### [WHAT THE EXERCISE ASKS]
Look below for the line holding "X36000Y-18000D01*" and the line holding "X36600Y-22200D02*". Transcribe exactly those lines and all lines between them, nothing more.
─── INFORMATION SUPPLIED ───
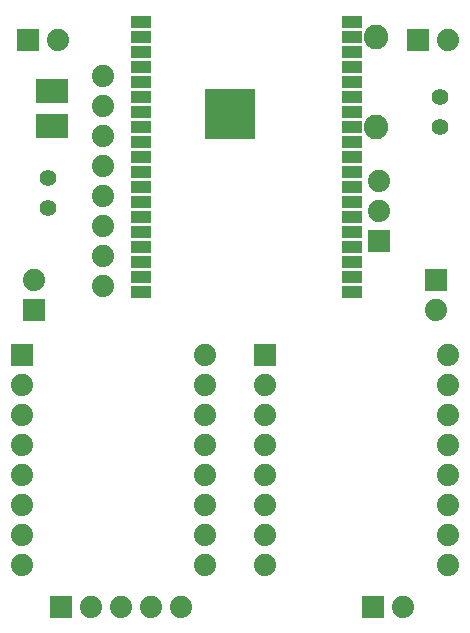
<source format=gts>
G04 ---------------------------- Layer name :TOP SOLDER LAYER*
G04 EasyEDA v5.6.15, Thu, 02 Aug 2018 18:58:32 GMT*
G04 c1dd2be7df344d0ea50767cdd4af59ce*
G04 Gerber Generator version 0.2*
G04 Scale: 100 percent, Rotated: No, Reflected: No *
G04 Dimensions in inches *
G04 leading zeros omitted , absolute positions ,2 integer and 4 decimal *
%FSLAX24Y24*%
%MOIN*%
G90*
G70D02*

%ADD13R,0.067276X0.043433*%
%ADD14R,0.165480X0.165480*%
%ADD15R,0.110362X0.078866*%
%ADD16R,0.074000X0.074000*%
%ADD17C,0.074000*%
%ADD18C,0.082000*%
%ADD19C,0.055000*%

%LPD*%
G54D13*
G01X4771Y20200D03*
G01X4771Y19700D03*
G01X4771Y19200D03*
G01X4771Y18700D03*
G01X4771Y18200D03*
G01X4771Y17700D03*
G01X4771Y17200D03*
G01X4771Y16700D03*
G01X4771Y16200D03*
G01X4771Y15700D03*
G01X4771Y15200D03*
G01X4771Y14700D03*
G01X4771Y14200D03*
G01X4771Y13700D03*
G01X4771Y13200D03*
G01X4771Y12700D03*
G01X4771Y12200D03*
G01X4771Y11700D03*
G01X4771Y11200D03*
G01X11781Y20200D03*
G01X11781Y19700D03*
G01X11781Y19200D03*
G01X11781Y18700D03*
G01X11781Y18200D03*
G01X11781Y17700D03*
G01X11781Y17200D03*
G01X11781Y16700D03*
G01X11781Y16200D03*
G01X11781Y15700D03*
G01X11781Y15200D03*
G01X11781Y14700D03*
G01X11781Y14200D03*
G01X11781Y13700D03*
G01X11781Y13200D03*
G01X11781Y12700D03*
G01X11781Y12200D03*
G01X11781Y11700D03*
G01X11781Y11200D03*
G54D14*
G01X7734Y17132D03*
G54D16*
G01X800Y9100D03*
G54D17*
G01X6900Y9100D03*
G01X800Y8100D03*
G01X800Y7100D03*
G01X800Y6100D03*
G01X800Y5100D03*
G01X800Y4100D03*
G01X800Y3100D03*
G01X800Y2100D03*
G01X6900Y8100D03*
G01X6900Y7100D03*
G01X6900Y6100D03*
G01X6900Y5100D03*
G01X6900Y4100D03*
G01X6900Y3100D03*
G01X6900Y2100D03*
G54D16*
G01X8900Y9100D03*
G54D17*
G01X15000Y9100D03*
G01X8900Y8100D03*
G01X8900Y7100D03*
G01X8900Y6100D03*
G01X8900Y5100D03*
G01X8900Y4100D03*
G01X8900Y3100D03*
G01X8900Y2100D03*
G01X15000Y8100D03*
G01X15000Y7100D03*
G01X15000Y6100D03*
G01X15000Y5100D03*
G01X15000Y4100D03*
G01X15000Y3100D03*
G01X15000Y2100D03*
G54D16*
G01X1000Y19600D03*
G54D17*
G01X2000Y19600D03*
G54D16*
G01X1200Y10600D03*
G54D17*
G01X1200Y11600D03*
G54D16*
G01X14000Y19600D03*
G54D17*
G01X15000Y19600D03*
G54D16*
G01X14600Y11600D03*
G54D17*
G01X14600Y10600D03*
G54D16*
G01X12500Y700D03*
G54D17*
G01X13500Y700D03*
G54D15*
G01X1800Y17900D03*
G01X1800Y16717D03*
G54D18*
G01X12600Y19700D03*
G01X12600Y16700D03*
G54D19*
G01X14730Y16690D03*
G01X14730Y17690D03*
G01X1669Y15009D03*
G01X1669Y14009D03*
G54D17*
G01X3500Y18400D03*
G01X3500Y17400D03*
G01X3500Y16400D03*
G01X3500Y15400D03*
G01X3500Y14400D03*
G01X3500Y13400D03*
G01X3500Y12400D03*
G01X3500Y11400D03*
G01X12700Y14900D03*
G01X12700Y13900D03*
G54D16*
G01X12700Y12900D03*
G01X2100Y700D03*
G54D17*
G01X3100Y700D03*
G01X4100Y700D03*
G01X5100Y700D03*
G01X6100Y700D03*
M00*
M02*

</source>
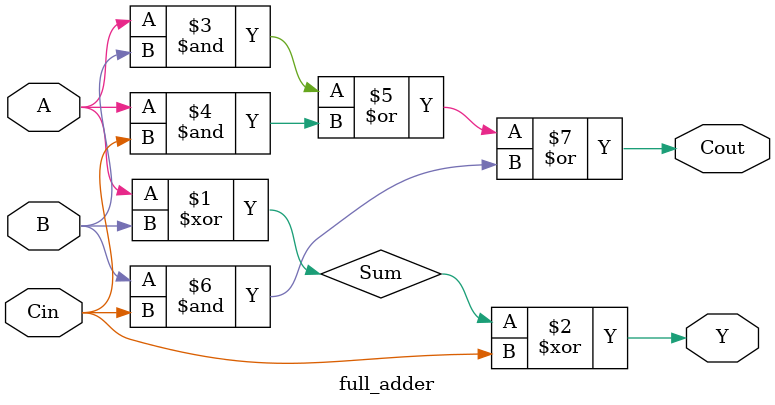
<source format=v>
module full_adder (
    input A, B, Cin,
    output Y, Cout
);
    wire Sum;

    assign Sum = A ^ B; // A + B

    assign Y = Sum ^ Cin; // (A + B) + Carry In from previous bit

    assign Cout = (A & B) | (A & Cin) | (B & Cin); // Overflow

endmodule
</source>
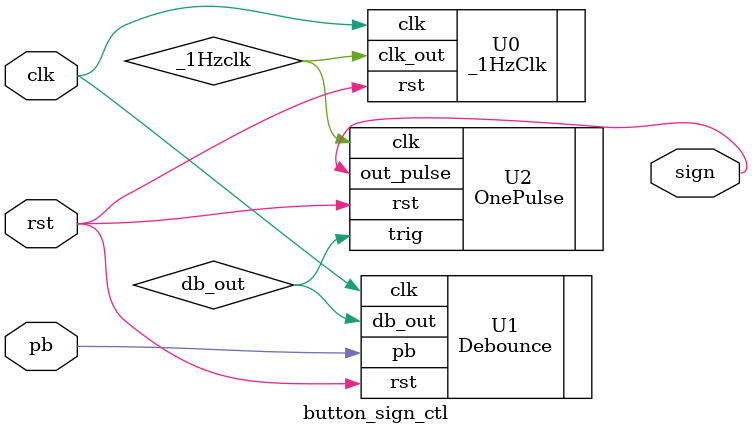
<source format=v>
`timescale 1ns / 1ps


module button_sign_ctl(clk, rst, pb, sign);
input clk, rst, pb;
output sign;
wire _1Hzclk;
wire db_out;
_1HzClk U0(.clk(clk), .rst(rst), .clk_out(_1Hzclk));
Debounce U1(.clk(clk), .rst(rst), .pb(pb), .db_out(db_out));
OnePulse U2(.trig(db_out), .clk(_1Hzclk), .rst(rst), .out_pulse(sign));


endmodule

</source>
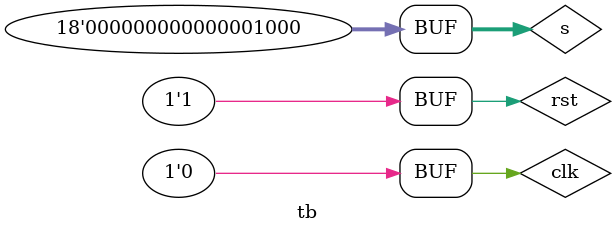
<source format=v>
`timescale 1ns/1ns
module tb();
  reg clk = 0, rst = 1;
  wire [17:0]s;
  assign s = {14'b0, rst, 3'b0};
  
    MIPS mips(.CLOCK_50(clk), .SW(s));
	
    initial repeat(1000)#10 clk=~clk;
	initial repeat(1)#25 rst=~rst;
endmodule

</source>
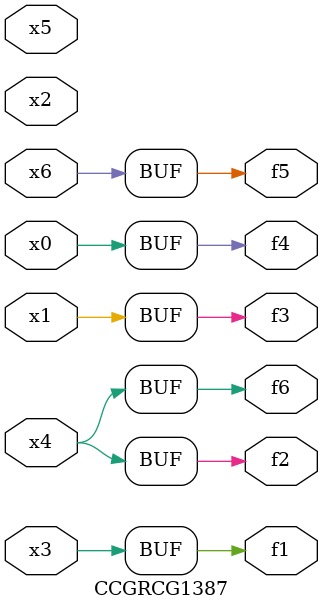
<source format=v>
module CCGRCG1387(
	input x0, x1, x2, x3, x4, x5, x6,
	output f1, f2, f3, f4, f5, f6
);
	assign f1 = x3;
	assign f2 = x4;
	assign f3 = x1;
	assign f4 = x0;
	assign f5 = x6;
	assign f6 = x4;
endmodule

</source>
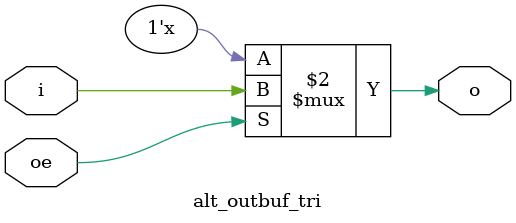
<source format=v>


module alt_outbuf_tri (
// INTERFACE BEGIN
	i,
	oe,
    o
// INTERFACE END
);

//Parameter Declaration
parameter io_standard = "none";
parameter current_strength = "none";
parameter location = "none";
parameter slow_slew_rate = "off";
parameter enable_bus_hold = "off";
parameter weak_pull_up_resistor = "off";
parameter termination = "none";

//Input Ports Declaration
input i;
input oe;

//Outout Ports Declaration
output o;

// IMPLEMENTATION BEGIN 
assign o = (oe == 1'b1) ? i : 1'bz;


// IMPLEMENTATION END
endmodule 
// MODEL END

</source>
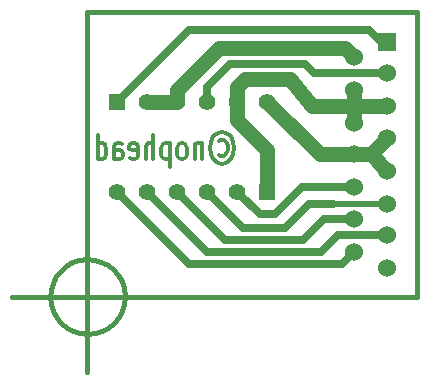
<source format=gbl>
G04 (created by PCBNEW-RS274X (2012-01-19 BZR 3256)-stable) date 07/08/2012 22:35:22*
G01*
G70*
G90*
%MOIN*%
G04 Gerber Fmt 3.4, Leading zero omitted, Abs format*
%FSLAX34Y34*%
G04 APERTURE LIST*
%ADD10C,0.006000*%
%ADD11C,0.015000*%
%ADD12C,0.012000*%
%ADD13R,0.060000X0.060000*%
%ADD14C,0.060000*%
%ADD15R,0.055000X0.055000*%
%ADD16C,0.055000*%
%ADD17C,0.050000*%
%ADD18C,0.025000*%
%ADD19C,0.019700*%
G04 APERTURE END LIST*
G54D10*
G54D11*
X31250Y-24500D02*
X31226Y-24742D01*
X31155Y-24976D01*
X31041Y-25191D01*
X30886Y-25380D01*
X30698Y-25536D01*
X30484Y-25652D01*
X30251Y-25724D01*
X30008Y-25749D01*
X29766Y-25727D01*
X29532Y-25658D01*
X29316Y-25545D01*
X29126Y-25393D01*
X28969Y-25206D01*
X28852Y-24992D01*
X28778Y-24759D01*
X28751Y-24517D01*
X28771Y-24275D01*
X28838Y-24040D01*
X28950Y-23823D01*
X29101Y-23632D01*
X29287Y-23474D01*
X29500Y-23355D01*
X29732Y-23280D01*
X29974Y-23251D01*
X30217Y-23269D01*
X30452Y-23335D01*
X30669Y-23445D01*
X30862Y-23595D01*
X31021Y-23780D01*
X31141Y-23992D01*
X31218Y-24224D01*
X31249Y-24466D01*
X31250Y-24500D01*
X27500Y-24500D02*
X32500Y-24500D01*
X30000Y-22000D02*
X30000Y-27000D01*
X30000Y-15000D02*
X40000Y-15000D01*
X40000Y-15000D02*
X41000Y-15000D01*
X41000Y-15000D02*
X41000Y-24500D01*
X41000Y-24500D02*
X40000Y-24500D01*
G54D12*
X34371Y-19314D02*
X34429Y-19276D01*
X34543Y-19276D01*
X34600Y-19314D01*
X34657Y-19390D01*
X34686Y-19467D01*
X34686Y-19619D01*
X34657Y-19695D01*
X34600Y-19771D01*
X34543Y-19810D01*
X34429Y-19810D01*
X34371Y-19771D01*
X34486Y-19010D02*
X34629Y-19048D01*
X34771Y-19162D01*
X34857Y-19352D01*
X34886Y-19543D01*
X34857Y-19733D01*
X34771Y-19924D01*
X34629Y-20038D01*
X34486Y-20076D01*
X34343Y-20038D01*
X34200Y-19924D01*
X34114Y-19733D01*
X34086Y-19543D01*
X34114Y-19352D01*
X34200Y-19162D01*
X34343Y-19048D01*
X34486Y-19010D01*
X33828Y-19390D02*
X33828Y-19924D01*
X33828Y-19467D02*
X33800Y-19429D01*
X33742Y-19390D01*
X33657Y-19390D01*
X33600Y-19429D01*
X33571Y-19505D01*
X33571Y-19924D01*
X33199Y-19924D02*
X33257Y-19886D01*
X33285Y-19848D01*
X33314Y-19771D01*
X33314Y-19543D01*
X33285Y-19467D01*
X33257Y-19429D01*
X33199Y-19390D01*
X33114Y-19390D01*
X33057Y-19429D01*
X33028Y-19467D01*
X32999Y-19543D01*
X32999Y-19771D01*
X33028Y-19848D01*
X33057Y-19886D01*
X33114Y-19924D01*
X33199Y-19924D01*
X32742Y-19390D02*
X32742Y-20190D01*
X32742Y-19429D02*
X32685Y-19390D01*
X32571Y-19390D01*
X32514Y-19429D01*
X32485Y-19467D01*
X32456Y-19543D01*
X32456Y-19771D01*
X32485Y-19848D01*
X32514Y-19886D01*
X32571Y-19924D01*
X32685Y-19924D01*
X32742Y-19886D01*
X32199Y-19924D02*
X32199Y-19124D01*
X31942Y-19924D02*
X31942Y-19505D01*
X31971Y-19429D01*
X32028Y-19390D01*
X32113Y-19390D01*
X32171Y-19429D01*
X32199Y-19467D01*
X31428Y-19886D02*
X31485Y-19924D01*
X31599Y-19924D01*
X31656Y-19886D01*
X31685Y-19810D01*
X31685Y-19505D01*
X31656Y-19429D01*
X31599Y-19390D01*
X31485Y-19390D01*
X31428Y-19429D01*
X31399Y-19505D01*
X31399Y-19581D01*
X31685Y-19657D01*
X30885Y-19924D02*
X30885Y-19505D01*
X30914Y-19429D01*
X30971Y-19390D01*
X31085Y-19390D01*
X31142Y-19429D01*
X30885Y-19886D02*
X30942Y-19924D01*
X31085Y-19924D01*
X31142Y-19886D01*
X31171Y-19810D01*
X31171Y-19733D01*
X31142Y-19657D01*
X31085Y-19619D01*
X30942Y-19619D01*
X30885Y-19581D01*
X30342Y-19924D02*
X30342Y-19124D01*
X30342Y-19886D02*
X30399Y-19924D01*
X30513Y-19924D01*
X30571Y-19886D01*
X30599Y-19848D01*
X30628Y-19771D01*
X30628Y-19543D01*
X30599Y-19467D01*
X30571Y-19429D01*
X30513Y-19390D01*
X30399Y-19390D01*
X30342Y-19429D01*
G54D11*
X30000Y-24500D02*
X30000Y-15000D01*
X40000Y-24500D02*
X30000Y-24500D01*
G54D13*
X40000Y-16000D03*
G54D14*
X40000Y-17050D03*
X40000Y-18150D03*
X40000Y-19200D03*
X40000Y-20300D03*
X40000Y-21400D03*
X40000Y-22450D03*
X40000Y-23550D03*
X38900Y-16500D03*
X38900Y-17600D03*
X38900Y-18700D03*
X38900Y-19750D03*
X38900Y-20850D03*
X38900Y-21900D03*
X38900Y-23000D03*
G54D15*
X36000Y-21000D03*
G54D16*
X35000Y-21000D03*
X34000Y-21000D03*
X33000Y-21000D03*
X32000Y-21000D03*
X31000Y-21000D03*
G54D15*
X31000Y-18000D03*
G54D16*
X32000Y-18000D03*
X33000Y-18000D03*
X34000Y-18000D03*
X35000Y-18000D03*
X36000Y-18000D03*
G54D17*
X40000Y-18150D02*
X39000Y-18150D01*
X38300Y-18150D02*
X37900Y-18150D01*
X37500Y-18150D02*
X38300Y-18150D01*
X39000Y-18150D02*
X37900Y-18150D01*
X38900Y-18150D02*
X40000Y-18150D01*
X35000Y-18000D02*
X35000Y-18600D01*
X35000Y-18600D02*
X36000Y-19600D01*
X36000Y-19600D02*
X36000Y-21000D01*
X38900Y-17600D02*
X38900Y-18700D01*
X38900Y-17600D02*
X38900Y-18150D01*
X36750Y-17250D02*
X37500Y-18150D01*
X35000Y-18000D02*
X35000Y-17500D01*
X35000Y-17500D02*
X35250Y-17250D01*
X35250Y-17250D02*
X36750Y-17250D01*
G54D18*
X35800Y-21750D02*
X35750Y-21750D01*
X37800Y-20850D02*
X38900Y-20850D01*
X37800Y-20850D02*
X37150Y-20850D01*
X35750Y-21750D02*
X35000Y-21000D01*
X36250Y-21750D02*
X35800Y-21750D01*
X37900Y-20850D02*
X37800Y-20850D01*
X37150Y-20850D02*
X36500Y-21500D01*
X36500Y-21500D02*
X36250Y-21750D01*
G54D17*
X37700Y-16200D02*
X38600Y-16200D01*
X38600Y-16200D02*
X38900Y-16500D01*
X33000Y-18000D02*
X33000Y-17600D01*
X33000Y-17600D02*
X34400Y-16200D01*
X33000Y-18000D02*
X32000Y-18000D01*
X34400Y-16200D02*
X37700Y-16200D01*
X39450Y-19750D02*
X40000Y-20300D01*
X39450Y-19750D02*
X40000Y-19200D01*
X38900Y-19750D02*
X39450Y-19750D01*
X38900Y-19750D02*
X38450Y-19750D01*
X36000Y-18000D02*
X37750Y-19750D01*
X37900Y-19750D02*
X38450Y-19750D01*
X37750Y-19750D02*
X37900Y-19750D01*
X36000Y-18000D02*
X36000Y-18000D01*
G54D18*
X37500Y-23400D02*
X38500Y-23400D01*
X38500Y-23400D02*
X38900Y-23000D01*
X33400Y-23400D02*
X31000Y-21000D01*
X37500Y-23400D02*
X33400Y-23400D01*
X37900Y-21900D02*
X37900Y-21900D01*
X38900Y-21900D02*
X37900Y-21900D01*
X37200Y-22600D02*
X34600Y-22600D01*
X37900Y-21900D02*
X37200Y-22600D01*
X34600Y-22600D02*
X33000Y-21000D01*
X40000Y-22450D02*
X39000Y-22450D01*
X37800Y-23000D02*
X34000Y-23000D01*
X34000Y-23000D02*
X32000Y-21000D01*
X39000Y-22450D02*
X38350Y-22450D01*
X38350Y-22450D02*
X37800Y-23000D01*
X37400Y-21400D02*
X38200Y-21400D01*
X36600Y-22200D02*
X37400Y-21400D01*
G54D19*
X34000Y-21000D02*
X34000Y-21000D01*
G54D18*
X35200Y-22200D02*
X36600Y-22200D01*
X34000Y-21000D02*
X35200Y-22200D01*
G54D19*
X40000Y-21400D02*
X38200Y-21400D01*
G54D18*
X40000Y-17050D02*
X39000Y-17050D01*
X37550Y-17050D02*
X39000Y-17050D01*
X37250Y-16750D02*
X37550Y-17050D01*
X34000Y-17500D02*
X34750Y-16750D01*
X34750Y-16750D02*
X37250Y-16750D01*
X34000Y-17500D02*
X34000Y-18000D01*
X40000Y-16000D02*
X39800Y-16000D01*
X39800Y-16000D02*
X39400Y-15600D01*
X39400Y-15600D02*
X38600Y-15600D01*
X31000Y-18000D02*
X31000Y-18000D01*
X31000Y-18000D02*
X33400Y-15600D01*
X33400Y-15600D02*
X38600Y-15600D01*
M02*

</source>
───
### [EXPECTED ANSWER]
X36000Y-18000D01*
G54D18*
X37500Y-23400D02*
X38500Y-23400D01*
X38500Y-23400D02*
X38900Y-23000D01*
X33400Y-23400D02*
X31000Y-21000D01*
X37500Y-23400D02*
X33400Y-23400D01*
X37900Y-21900D02*
X37900Y-21900D01*
X38900Y-21900D02*
X37900Y-21900D01*
X37200Y-22600D02*
X34600Y-22600D01*
X37900Y-21900D02*
X37200Y-22600D01*
X34600Y-22600D02*
X33000Y-21000D01*
X40000Y-22450D02*
X39000Y-22450D01*
X37800Y-23000D02*
X34000Y-23000D01*
X34000Y-23000D02*
X32000Y-21000D01*
X39000Y-22450D02*
X38350Y-22450D01*
X38350Y-22450D02*
X37800Y-23000D01*
X37400Y-21400D02*
X38200Y-21400D01*
X36600Y-22200D02*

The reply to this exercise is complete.